That said, whatever way the decision goes, this can only put Ireland and our corporate tax policy back in the headlines. If the court accepts that Ireland did not give a selective advantage to Apple, then it removes one line of attack on this country, which is that we did special deals in return for jobs.

But another remains – the Apple case highlights how Irish subsidiaries were part of a global chain where US companies moved profits earned outside the US through Ireland and out to tax havens such as the Cayman Islands. They used this to, at times, reduce their tax bills on earnings outside the US to very low levels. That US tax law was central to this rarely features in criticism from across the Atlantic.

This wave of publicity about the Apple case will resurface at the most sensitive of times. A drive to get global agreement on how multinationals should be taxed under the aegis of the OECD is in trouble as the US withdraws its participation in one part of the talks. It argues that US companies are being victimised and is threatening trade tariffs in return. Washington will watch the Apple judgment closely. If the OECD deal collapses, countries could all go their own way and EU tax plans inimical to Ireland could well be revived. All this could yet pose a threat to Ireland’s corporate tax revenues and this country’s ability to attract new investment.

### Data shown
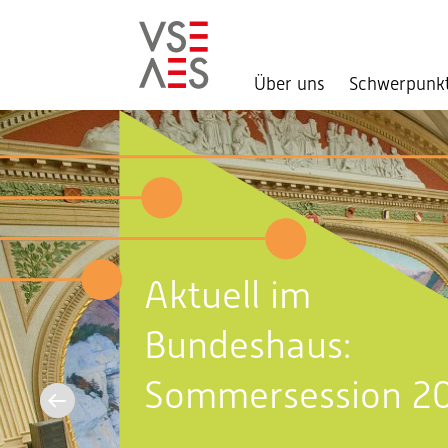
Über uns
Schwerpunk
Direkt
zum
Inhalt
Aktuell im
Bundeshaus:
Sommersession 2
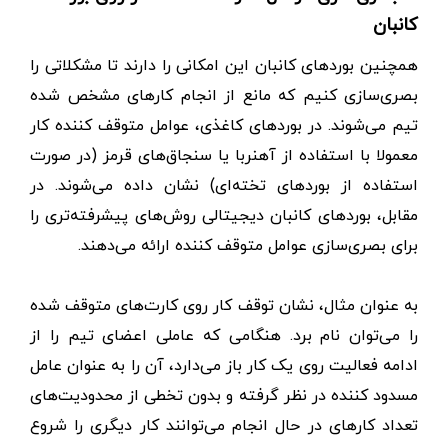
کانبان
همچنین بوردهای کانبان این امکانی را دارند تا مشکلاتی را
بصری‌سازی کنیم که مانع از انجام کارهای مشخص شده
تیم می‌شوند. در بوردهای کاغذی، عوامل متوقف کننده کار
معمولا با استفاده از آهنربا یا سنجاق‌های قرمز (در صورت
استفاده از بوردهای تخته‌ای) نشان داده می‌شوند. در
مقابل، بوردهای کانبان دیجیتالی روش‌های پیشرفته‌تری را
برای بصری‌سازی عوامل متوقف کننده ارائه می‌دهند.
به عنوان مثال، نشان توقف کار روی کارت‌های متوقف شده
را می‌توان نام برد. هنگامی که عاملی اعضای تیم را از
ادامه فعالیت روی یک کار باز می‌دارد، آن را به عنوان عامل
مسدود کننده در نظر گرفته و بدون تخطی از محدودیت‌های
تعداد کارهای در حال انجام می‌توانند کار دیگری را شروع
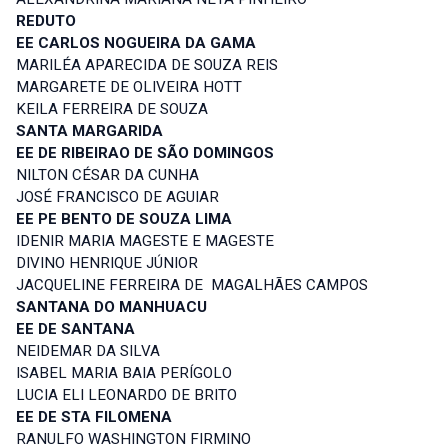
REDUTO
EE CARLOS NOGUEIRA DA GAMA
MARILÉA APARECIDA DE SOUZA REIS
MARGARETE DE OLIVEIRA HOTT
KEILA FERREIRA DE SOUZA
SANTA MARGARIDA
EE DE RIBEIRAO DE SÃO DOMINGOS
NILTON CÉSAR DA CUNHA
JOSÉ FRANCISCO DE AGUIAR
EE PE BENTO DE SOUZA LIMA
IDENIR MARIA MAGESTE E MAGESTE
DIVINO HENRIQUE JÚNIOR
JACQUELINE FERREIRA DE MAGALHÃES CAMPOS
SANTANA DO MANHUACU
EE DE SANTANA
NEIDEMAR DA SILVA
ISABEL MARIA BAIA PERÍGOLO
LUCIA ELI LEONARDO DE BRITO
EE DE STA FILOMENA
RANULFO WASHINGTON FIRMINO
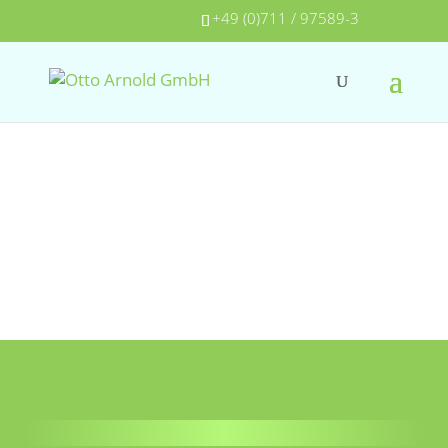
+49 (0)711 / 97589-3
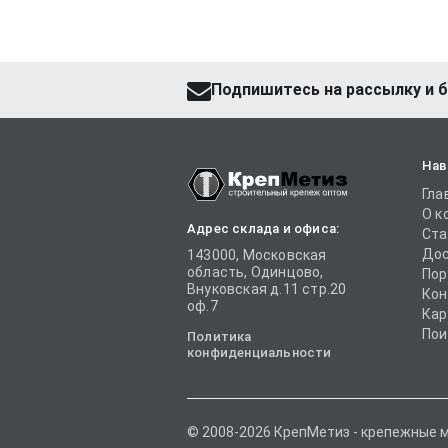
Подпишитесь на рассылку и б
Нав
Гла
О к
Адрес склада и офиса:
Ста
Дос
143000, Московская
область, Одинцово,
Пор
Внуковская д.11 стр.20
Кон
оф.7
Кар
Пои
Политика
конфиденциальности
© 2008-2026 КрепМетиз - крепежные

### Using the information
a. Answer these questions using the passage on the Apple tax case:
(i) Which tax haven does it name as a place where profits were sent?
(ii) Which organization is overseeing the drive for global agreement on how multinationals should be taxed?
(iii) What is the US threatening in return?
b. Copy the passage on the Apple tax case word for word, starting at "That said, whatever" and ending at "return for jobs.".
c. Continue the passage on the Apple tax case from the point where it ends.
You won't need the entries to complete this work.

### Answers by item
a.
(i) The Cayman Islands.
(ii) The OECD.
(iii) Trade tariffs.

b.
That said, whatever way the decision goes, this can only put Ireland and our corporate tax policy back in the headlines. If the court accepts that Ireland did not give a selective advantage to Apple, then it removes one line of attack on this country, which is that we did special deals in return for jobs.

c.
And there is an ultimate irony here. Ireland has always done well out of the multinationals, getting jobs and a slice of tax. Now, however, our corporate tax take is soaring, due in part to earlier OECD reforms which pushed the multinationals to stop using offshore tax havens. They came under pressure to move key parts of their structures – the companies that hold their intellectual property – out of places such as the Caymans. And the logical place to move them was to a country where they had existing operations – and for many, including Apple, this was Ireland.

So the old “double Irish” structure, using companies located in Ireland but not tax resident here, has been replaced. Now much more profit earned internationally ends up staying in companies tax resident here and while much of this is sheltered by tax allowances, we are also seeing a big hike in the corporate tax take. All you need to add are finance ministers elsewhere in the EU hungry for more tax as their exchequers are ravaged by Covid-19 and you can see that this will go down like the proverbial lead balloon. The pressure on Ireland to accept change will grow.

Win or lose, the Apple judgment will put Ireland’s corporate tax back in the headlines. It will once and for all disprove the old saying that there is no such thing as bad publicity.